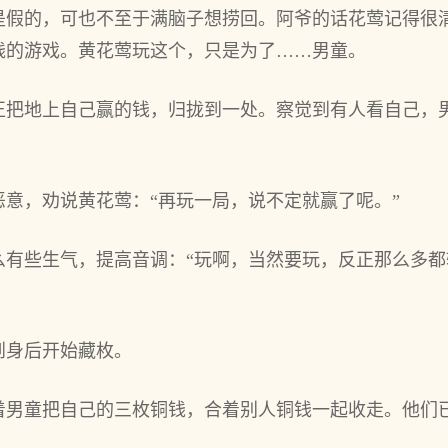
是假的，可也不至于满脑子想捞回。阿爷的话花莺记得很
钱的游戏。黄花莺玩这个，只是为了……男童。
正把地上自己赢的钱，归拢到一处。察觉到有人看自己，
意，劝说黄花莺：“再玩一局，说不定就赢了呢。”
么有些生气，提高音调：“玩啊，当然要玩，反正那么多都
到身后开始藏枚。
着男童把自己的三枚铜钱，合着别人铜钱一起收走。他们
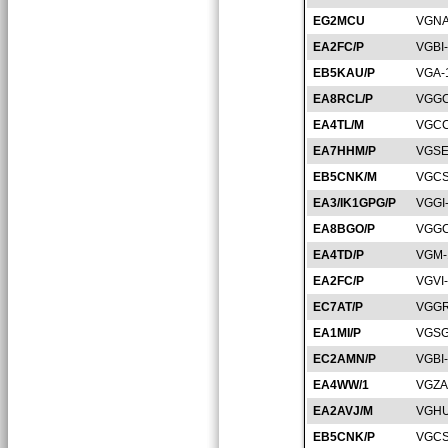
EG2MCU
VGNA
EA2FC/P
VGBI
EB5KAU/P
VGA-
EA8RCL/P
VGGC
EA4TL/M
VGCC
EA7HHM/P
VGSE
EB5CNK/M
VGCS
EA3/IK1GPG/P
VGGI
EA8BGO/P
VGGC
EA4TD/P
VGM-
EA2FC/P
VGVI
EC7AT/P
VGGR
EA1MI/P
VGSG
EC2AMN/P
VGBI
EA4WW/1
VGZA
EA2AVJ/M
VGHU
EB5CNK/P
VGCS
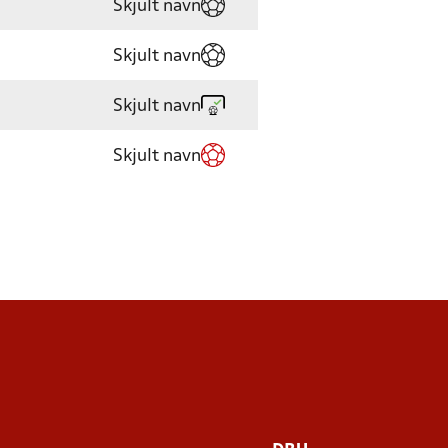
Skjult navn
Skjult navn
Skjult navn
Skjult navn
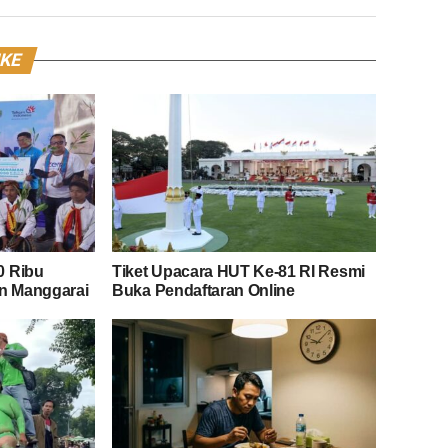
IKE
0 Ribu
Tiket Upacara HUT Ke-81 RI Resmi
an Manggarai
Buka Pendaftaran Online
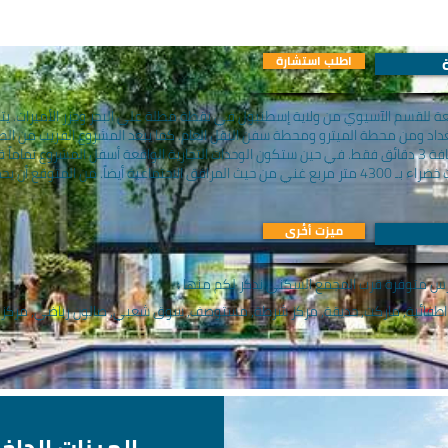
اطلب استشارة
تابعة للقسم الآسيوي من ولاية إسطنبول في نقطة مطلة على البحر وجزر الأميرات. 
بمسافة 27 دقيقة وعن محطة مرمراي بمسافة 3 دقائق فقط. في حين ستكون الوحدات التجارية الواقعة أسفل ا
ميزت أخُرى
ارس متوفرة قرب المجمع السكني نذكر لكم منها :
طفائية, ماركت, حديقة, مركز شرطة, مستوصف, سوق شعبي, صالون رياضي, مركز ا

...

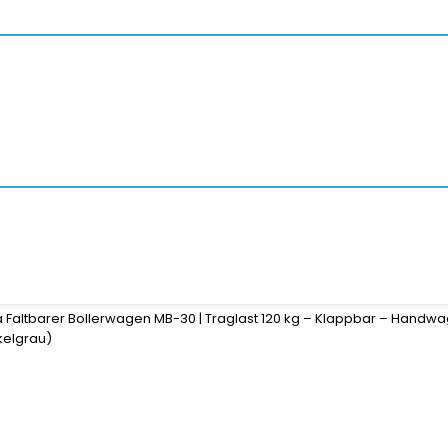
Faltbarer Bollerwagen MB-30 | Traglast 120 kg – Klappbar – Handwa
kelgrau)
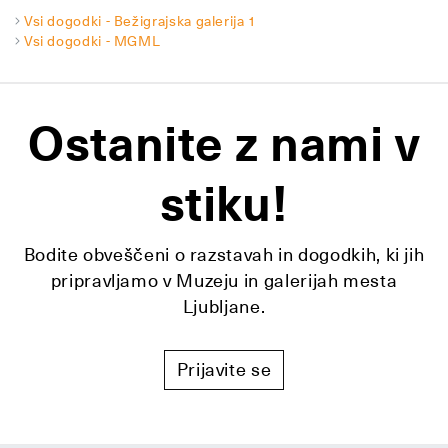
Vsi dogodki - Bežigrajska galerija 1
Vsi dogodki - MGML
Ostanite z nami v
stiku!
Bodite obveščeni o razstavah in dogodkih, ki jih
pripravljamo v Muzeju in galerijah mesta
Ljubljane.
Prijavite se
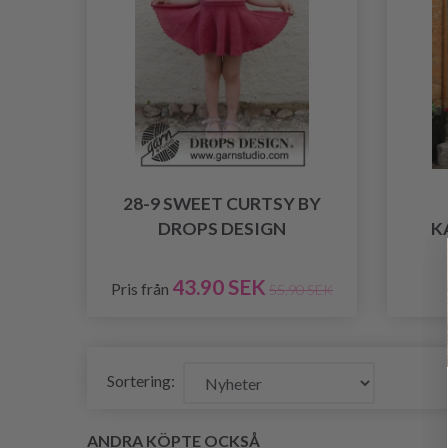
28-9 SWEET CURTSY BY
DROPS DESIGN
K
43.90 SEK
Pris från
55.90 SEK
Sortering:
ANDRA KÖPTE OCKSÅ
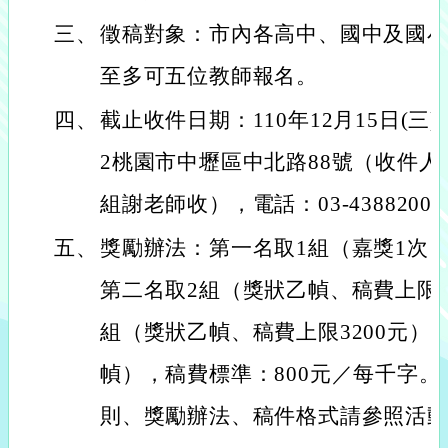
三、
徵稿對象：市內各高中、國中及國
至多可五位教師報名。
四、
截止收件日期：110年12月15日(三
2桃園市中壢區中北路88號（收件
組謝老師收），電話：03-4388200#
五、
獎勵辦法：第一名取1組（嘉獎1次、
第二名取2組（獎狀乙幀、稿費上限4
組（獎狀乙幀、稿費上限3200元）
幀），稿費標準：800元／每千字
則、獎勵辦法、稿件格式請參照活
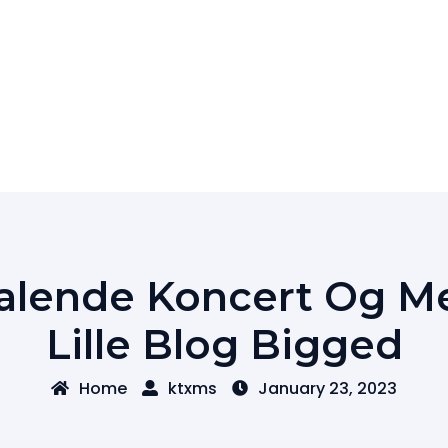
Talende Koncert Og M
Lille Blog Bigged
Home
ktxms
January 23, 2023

...

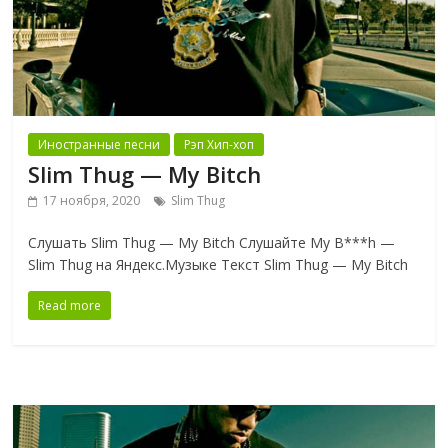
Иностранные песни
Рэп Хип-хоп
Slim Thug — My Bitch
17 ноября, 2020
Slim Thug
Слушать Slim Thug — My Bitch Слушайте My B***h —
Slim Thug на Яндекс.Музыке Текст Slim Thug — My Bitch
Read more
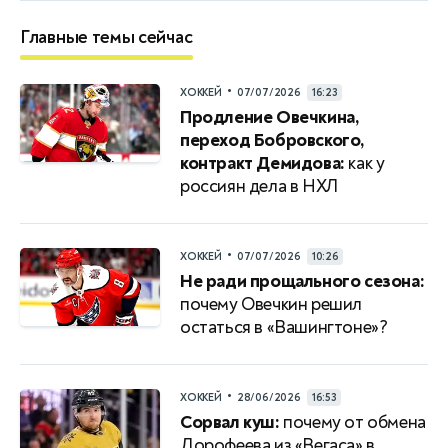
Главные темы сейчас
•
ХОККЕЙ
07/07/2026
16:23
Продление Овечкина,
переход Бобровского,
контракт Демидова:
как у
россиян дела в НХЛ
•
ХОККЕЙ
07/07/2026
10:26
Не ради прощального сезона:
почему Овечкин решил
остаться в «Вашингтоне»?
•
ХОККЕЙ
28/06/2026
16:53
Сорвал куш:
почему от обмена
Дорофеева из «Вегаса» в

_TASK OBJECTIVE:_ Show each line from the listing above in which the word "Bitch" appears, copying every such line in full.

_RESPONSE TO THIS TASK:_
Slim Thug — My Bitch
Слушать Slim Thug — My Bitch Слушайте My B***h —
Slim Thug на Яндекс.Музыке Текст Slim Thug — My Bitch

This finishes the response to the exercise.